A veces, como excepción y sin que sirva de precedente, Ada Colau toma alguna decisión que se me antoja razonable, momento en el que me abalanzo a consignarla en estas páginas para que se vea que yo, como les digo una cosa, les digo otra. Hace unos días tenía que celebrarse una reunión social en Barcelona para que nuestros partidos políticos abordaran el espinoso asunto de la abolición de la prostitución, uno de esos temas al que nuestros mandatarios recurren cíclicamente, aunque a mucho nos parezca una pérdida más de tiempo encaminada a que algunos se sientan mejores personas de lo que son. Supongo que se ha celebrado, aunque no recuerdo haber leído nada al respecto en la prensa, ya sea de papel o digital, pero lo que me interesa destacar es la ausencia de Ada Colau en ese cónclave. Los comunes (como quien esto firma) son partidarios de la regulación de la prostitución, no de su abolición, entre otras cosas, intuyo, porque estamos ante una actividad imposible de interrumpir por decreto y que lleva practicándose desde siempre, siguiendo la inapelable ley de la oferta y la demanda. Me sorprende que Ada, tan proclive a las quimeras, se muestre tan razonable en este asunto, pero se lo agradezco y, además, es perfectamente compatible con su principal especialidad, repartir dinero público entre entidades amigas (motivo por el que la justicia acaba de redoblar sus intentos de buscarle las cosquillas, a un mes de las municipales). No sé qué mueve a los participantes en la reunión (que, insisto, no sé si ha llegado a celebrar), pero igual piensan que después de abolir la prostitución, lo suyo será abolir la sequía.

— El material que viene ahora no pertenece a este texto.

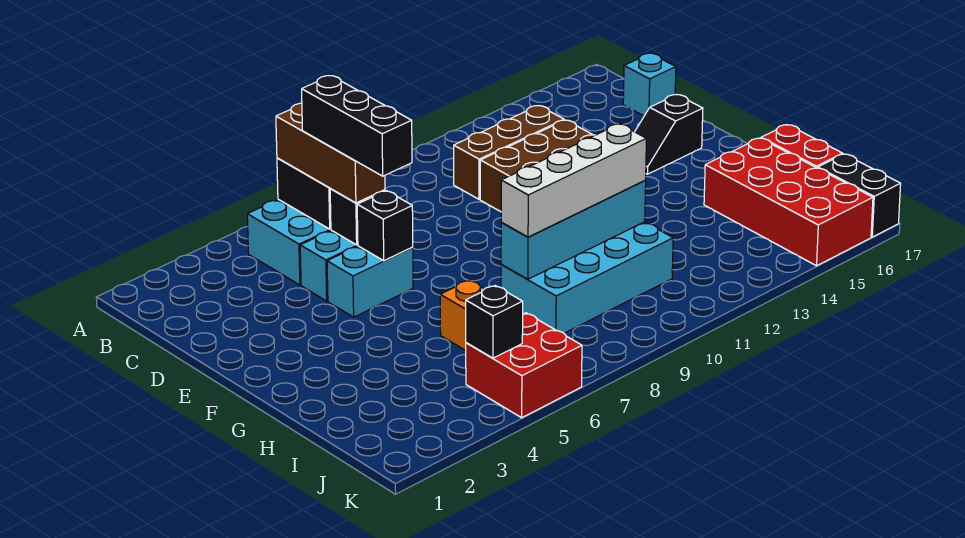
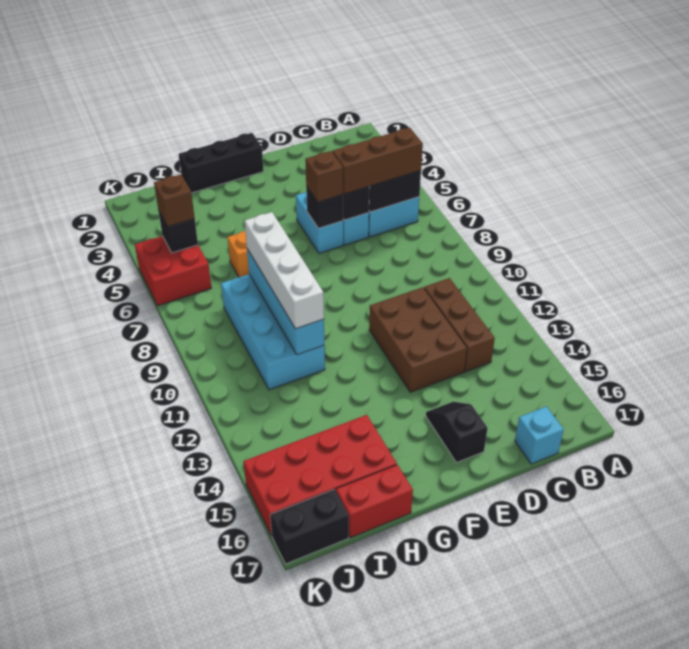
black brick C6:E6 level 4 -> black brick F1:H1 level 1
none -> brown brick E6 level 3
none -> brown brick J5 level 3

Abundan en la política española los temas cansinos, pero el de la abolición de la prostitución es uno de los más recurrentes. Cíclicamente, alguien saca el asunto y se monta el numerito de siempre entre los partidarios de la abolición y los de la regulación. Por el mismo precio, se mete cizaña en el movimiento feminista, que se divide igualmente entre abolicionistas y reguladoras. Que a estas alturas aún quede gente dispuesta a creer que se puede acabar con el intercambio de sexo por dinero a base de decretos, da mucho qué pensar, y nada bueno, sobre nuestra clase política. Los abolicionistas, además, son graníticos: para ellos, no hay ni una sola mujer que se dedique a la prostitución por propia voluntad; es innegable que se trata de un mundo en el que hay gentuza a granel: de ahí una regulación que la expulse del asunto y convierta la oferta y la demanda de sexo remunerado en una decisión personal que solo afecta a la profesional y al cliente. Es decir, que el tema de la prostitución debería ser exclusivamente de índole policial: lo suyo sería, en mi opinión, desactivar el elemento delictivo de la ecuación y confinar el tema a los límites habituales de la ley de la oferta y la demanda.

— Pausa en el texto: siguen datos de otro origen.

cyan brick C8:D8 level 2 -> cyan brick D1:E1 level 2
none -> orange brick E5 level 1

Algo parecido podría hacerse con las drogas, otro tema que es imposible abolir por decreto (recordemos los desastrosos efectos de la Ley Seca en la Norteamérica de los roaring twenties del siglo pasado). Las cuestiones morales no vienen a cuento en ninguno de ambos asuntos, a no ser que se tenga mentalidad de sufragista, de inquisidor o de entrometido espiritual. Puestos a plantear quimeras, ahí va la mía: saquemos de en medio, policial y judicialmente, a toda la chusma que se lucra con la prostitución y las drogas, dejando la práctica de la primera y el consumo de las segundas confinados al ámbito de las decisiones personales, con sus respectivos mercados regulados por la autoridad competente. La guerra contra las drogas se ha perdido hace años, y la lucha contra la prostitución, tres cuartos de lo mismo.

Dicho lo cual, ya solo me queda averiguar si la reunión bonista prevista para hace unos días se ha llevado a cabo o si sus participantes decidieron al final seguir el ejemplo de nuestra alcaldesa y quedarse en casa.